E aconteceu. A primeira morte por COVID-19 muito próximo de mim, dentro da minha família. O efeito de ter acontecido assim, nestas condições, foi diferente de outras mortes, outras perdas. Não houve espanto, surpresa, deslocamentos, houve dor claro, mas o movimento foi outro.
Vi as pessoas levando mais a sério a quarentena, buscando alternativas pra tentar sobreviver. Não existiu a surpresa porque não somos um grupo de pessoas com assistência médica, alguns de nós, onde inclusive aconteceu o já esperado, está em áreas em que a população se organizou pra que os efeitos deste vírus seja MENOS PIOR. Mas todo mundo ali sabe que vai ser devastador. É triste que a gente passe dias em que ao invés de pensar no “Quando a quarentena acabar eu vou” a gente pense em como será enterrar os nossos, caixões são caros, e se for uma vala coletiva, jamais exumaremos os ossos corretos.

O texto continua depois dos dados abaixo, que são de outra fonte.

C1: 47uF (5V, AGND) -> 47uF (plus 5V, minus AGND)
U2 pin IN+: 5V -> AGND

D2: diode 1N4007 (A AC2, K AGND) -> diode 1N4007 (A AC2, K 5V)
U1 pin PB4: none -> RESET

Do lado de cá estamos diante do inevitavel.
Eu crio novos grupos de pessoas nos aplicativos, falo de politica, falo da mudança do bairro, de como existe um casal que sai todos os dias, duas vezes ao dia pra dar uma “voltinha” como se estivessem de férias, apostamos se vão sobreviver ou não e como seria triste lembrar desses dias de passeio de mãos dadas se um dos dois se for.
Por mais mensagem que eu mande pra minha mãe, nenhuma delas é: por favor fique viva. Fique viva nem que seja pra gente brigar por todos os outros dias. É muito mais do que “fica em casa” (esse eu falo sem parar). Preciso de você viva e sei que você só estará viva se nós estivermos vivos. Queria poder te dar garantias disso. Penso todos os dias em pedir pra que você apareça na janela, mas eu não sei realmente se quero ver você a esta distância. Sei que está aí quando coloca seus lençóis pra tomar sol, todos os dias, no mesmo horário lá estão eles na janela. Respiro mais aliviada.

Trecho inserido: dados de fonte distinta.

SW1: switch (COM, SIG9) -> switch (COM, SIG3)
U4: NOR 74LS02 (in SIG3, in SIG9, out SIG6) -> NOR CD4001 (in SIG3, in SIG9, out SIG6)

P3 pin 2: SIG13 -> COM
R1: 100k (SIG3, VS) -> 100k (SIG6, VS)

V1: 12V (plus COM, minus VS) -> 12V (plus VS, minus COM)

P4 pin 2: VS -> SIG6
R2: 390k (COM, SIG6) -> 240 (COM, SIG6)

Eu me afundo em trabalho que ocupa quase 24 horas do meu dia ao mesmo tempo que e me faz sentir extremamente incompetente e desvalorizada, quase invisivel. E eu acho que é pra este lugar que o mundo vai, pro que existe de pior.
Vejo meu filho fechado em uma gaiola dentro da gaiola, ainda sonhando com o que virá, tenho vontade de dizer pra soltar a apostila, esquecer as provas, e ir ser feliz com o que puder. Em 45 dias de quarentena eu não sentei ao seu lado pra ver um filme ou bater um papo 1 dia sequer. Mas resolvi problemas que não são meus, ouvi desabafos, fui util à solidão das pessoas até elas não estarem mais só. Sempre servindo. Penso o que a gente está fazendo com a gente? O que eu estou fazendo comigo.

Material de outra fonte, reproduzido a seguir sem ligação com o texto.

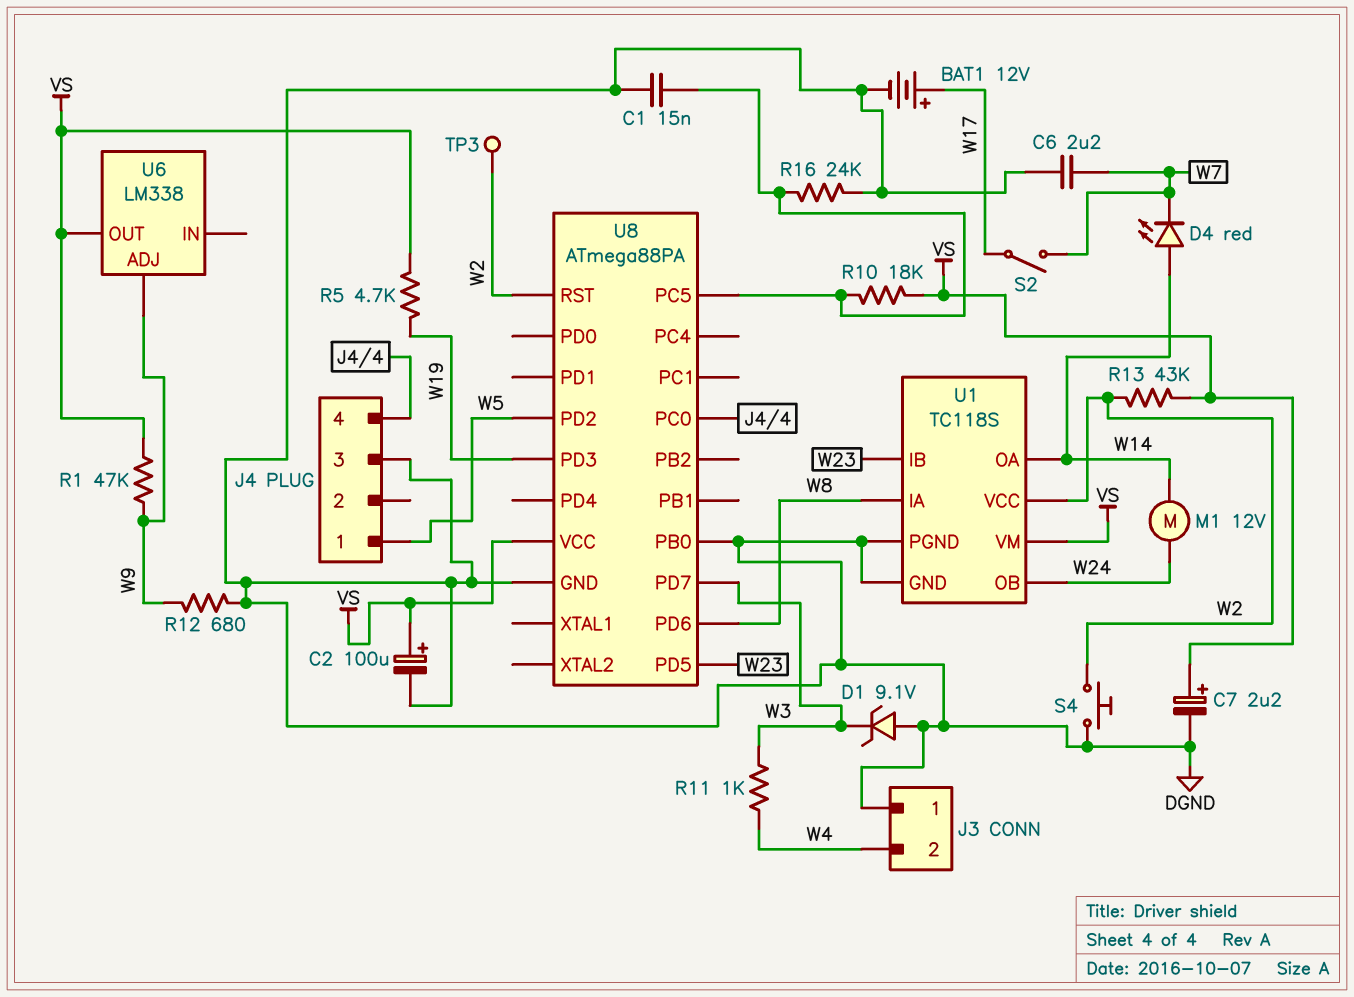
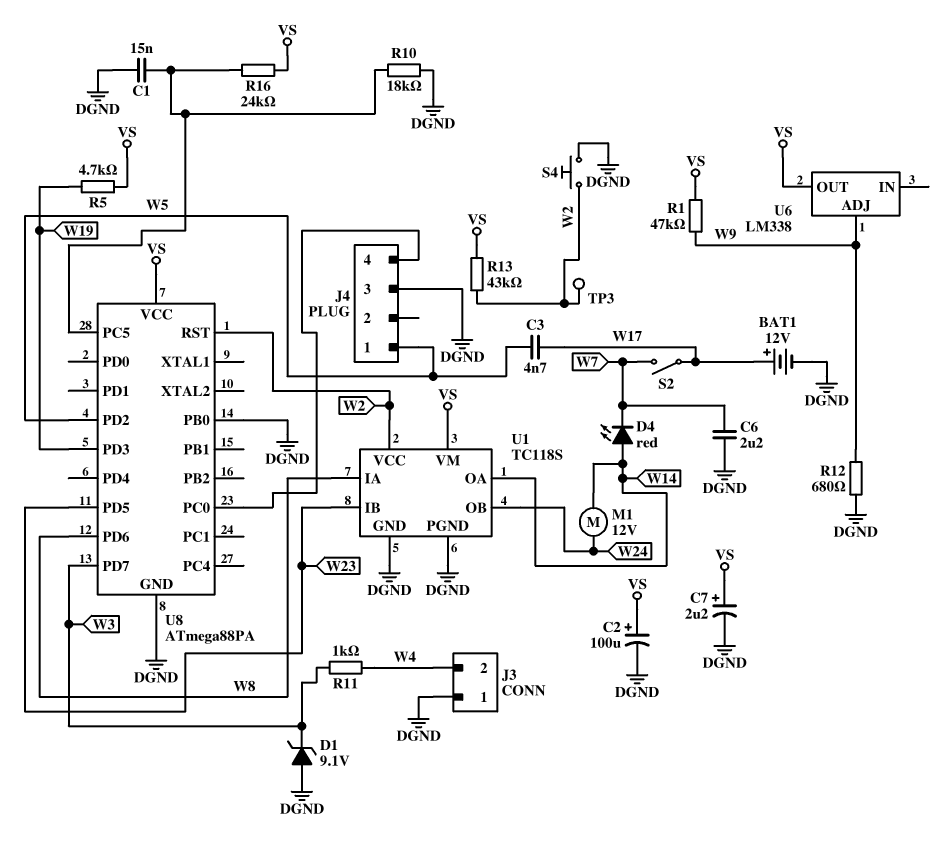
C3: none -> 4.7nF (W5, W17)
R10: 18k (U8/PC5, VS) -> 18k (DGND, U8/PC5)
R16: 24k (DGND, U8/PC5) -> 24k (U8/PC5, VS)

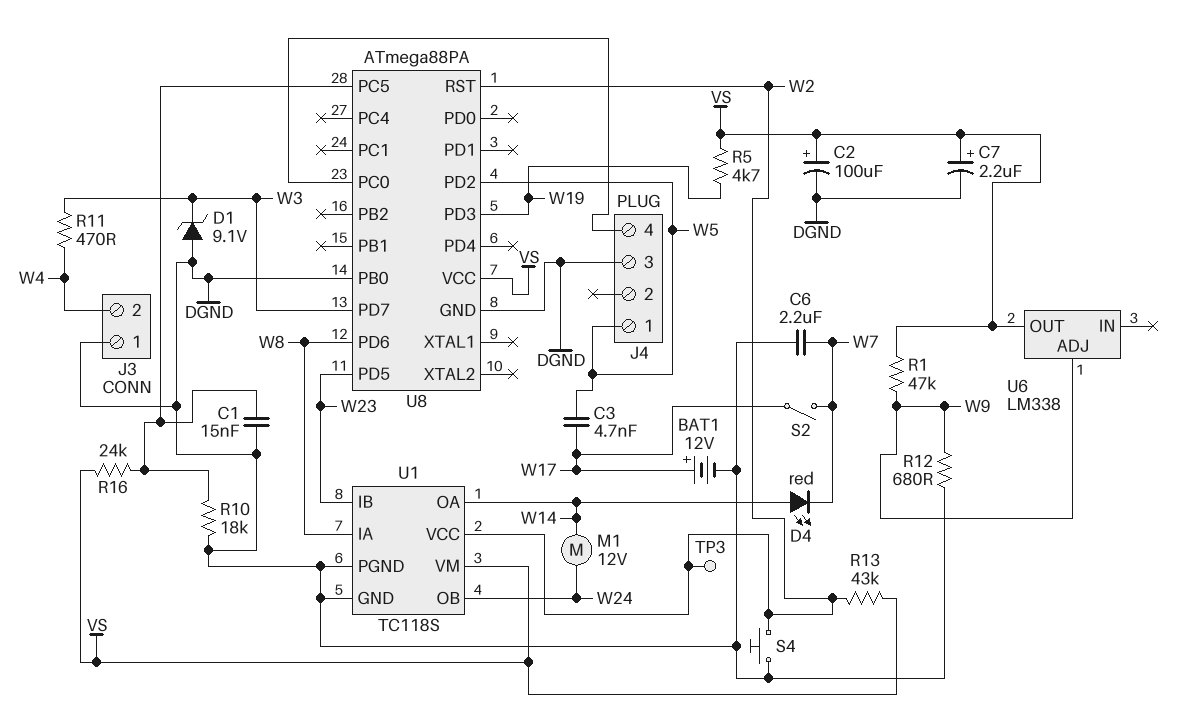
R11: 1k (W3, W4) -> 470 (W3, W4)

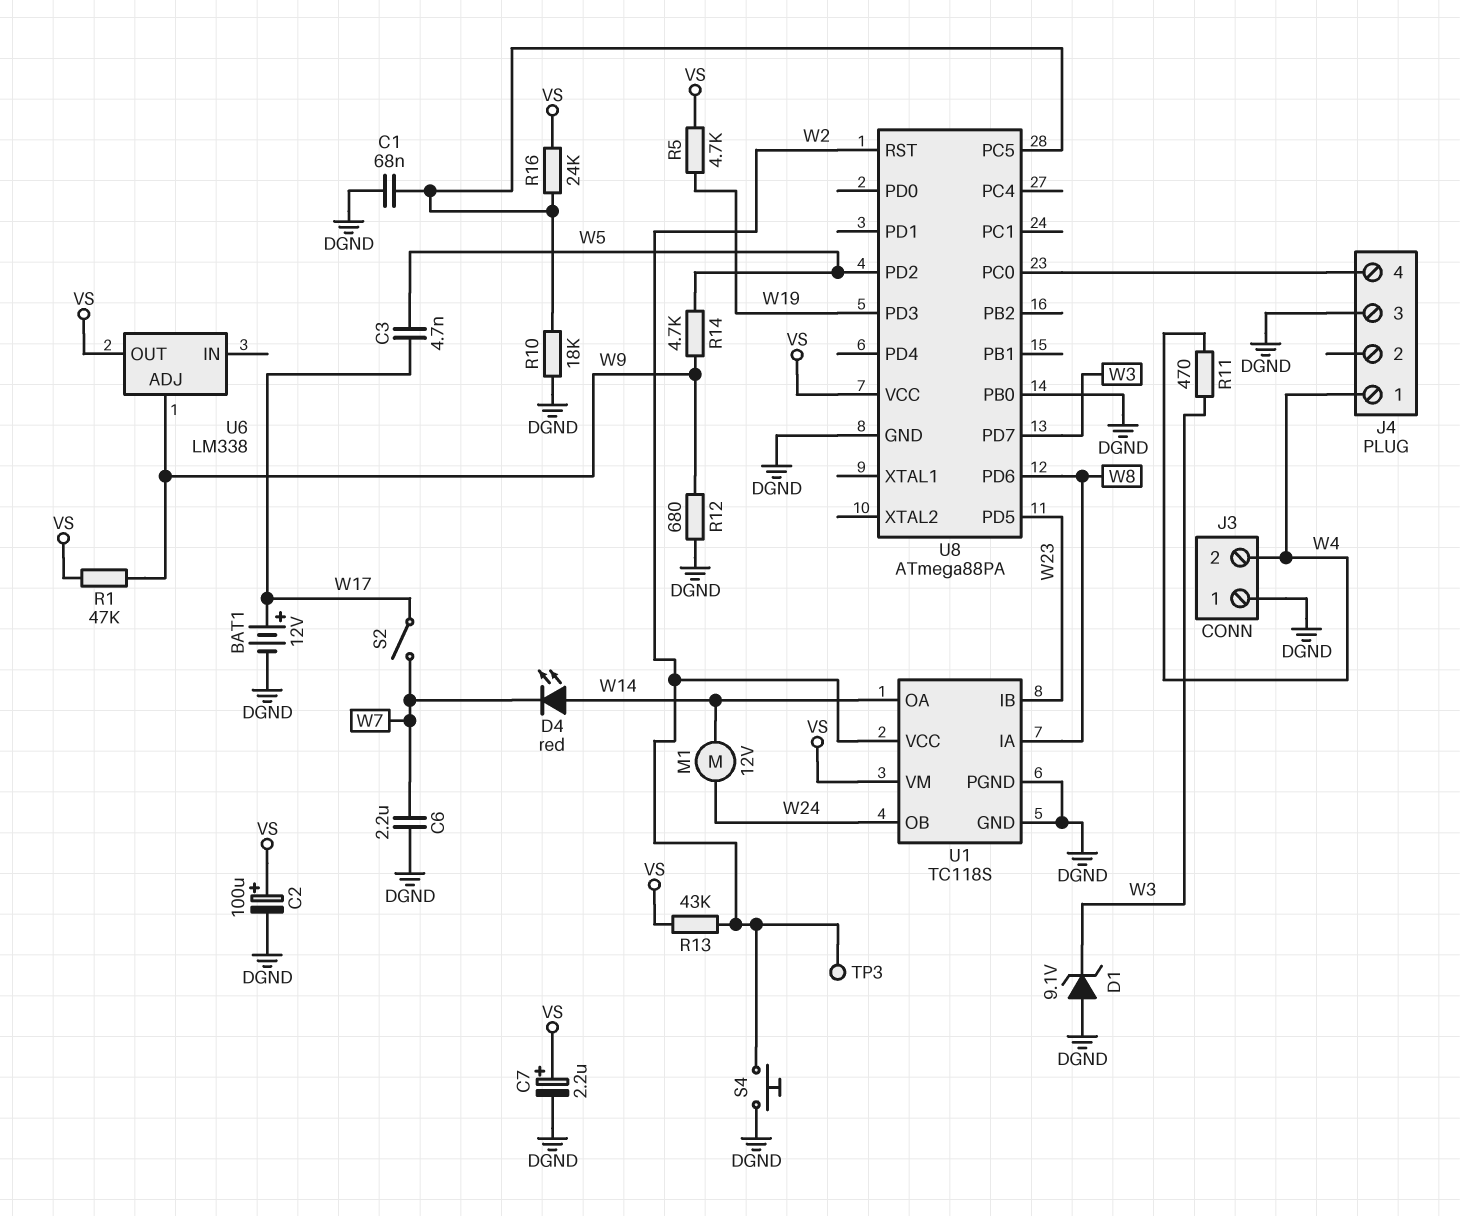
C1: 15nF (DGND, U8/PC5) -> 68nF (DGND, U8/PC5)
J4 pin 1: W5 -> W4
R14: none -> 4.7k (W5, W9)

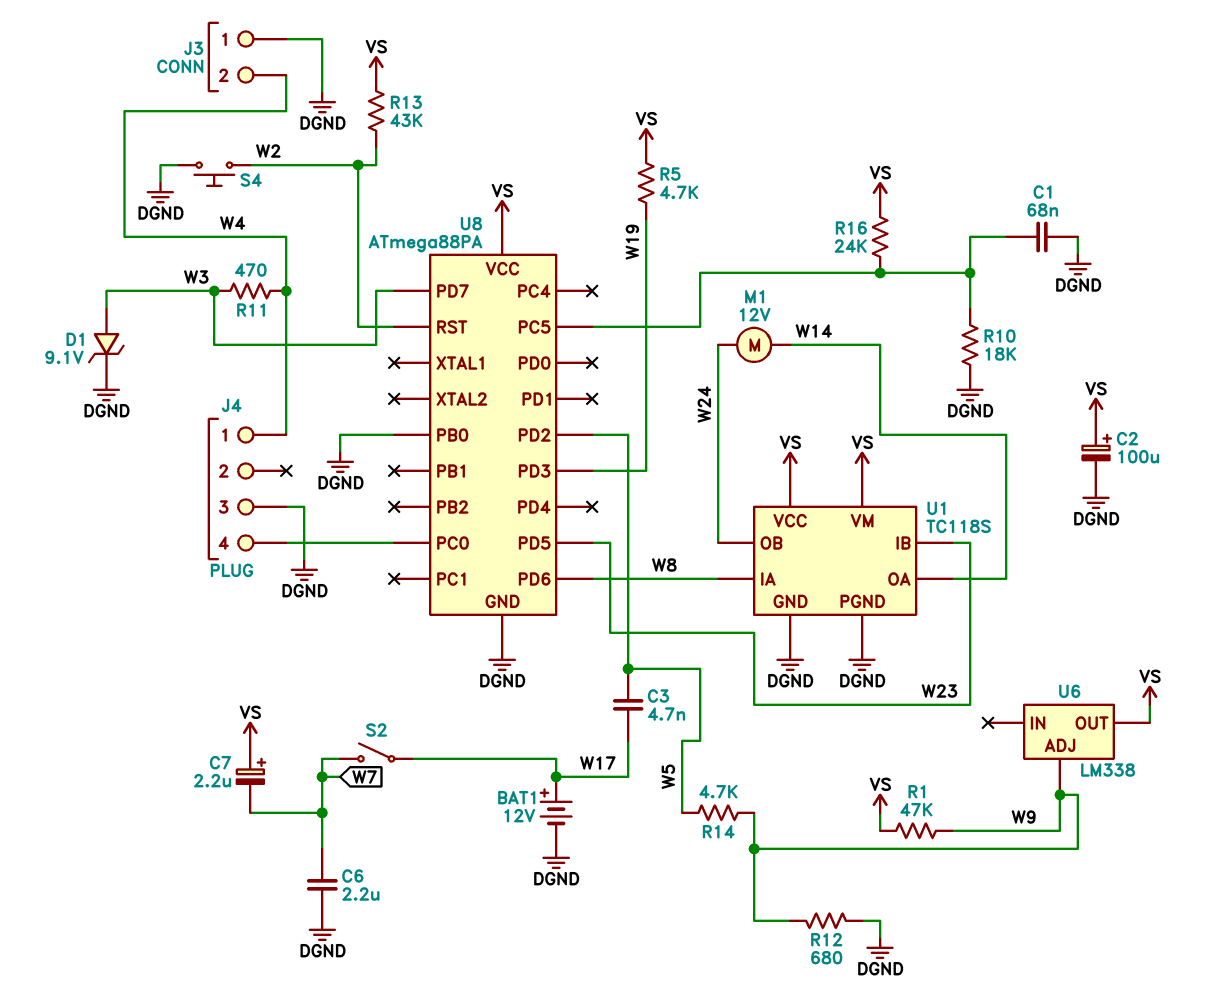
C7: 2.2uF (plus VS, minus DGND) -> 2.2uF (plus VS, minus W7)
D1: zener 9.1V (A DGND, K W3) -> zener 9.1V (A W3, K DGND)
D4: LED red (A W14, K W7) -> none
TP3: test point (W2) -> none
U1 pin VCC: W2 -> VS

A sombra da morte muda tudo, mas a sombra esta aqui desde o dia 1. Enquanto ela aumenta eu recolho 3, 4, 5 garrafas de vinho vazias que tem sido bebidas direto no gargalo.
Eu já não consigo explicar porque acho alguns assuntos pura tolisse, alguns confesso já achava antes. Não tem a menor importância se a gente não está pensando sobre o que vai fazer com aquilo que sobrar. Talvez não seja festa.
Sigo tentando construir o máximo de lembranças boas, falando com quem eu não falava a muito tempo, rindo mais alto e aproveitando cada segundinho de pequenas alegrias, perdoando pessoas e atitudes, jogando fora o que já devia ter deixado ir faz tempo.
Eu não sei o que vai sobrar, mas diante do inevitável, eu estou tentando fazer o melhor possivel.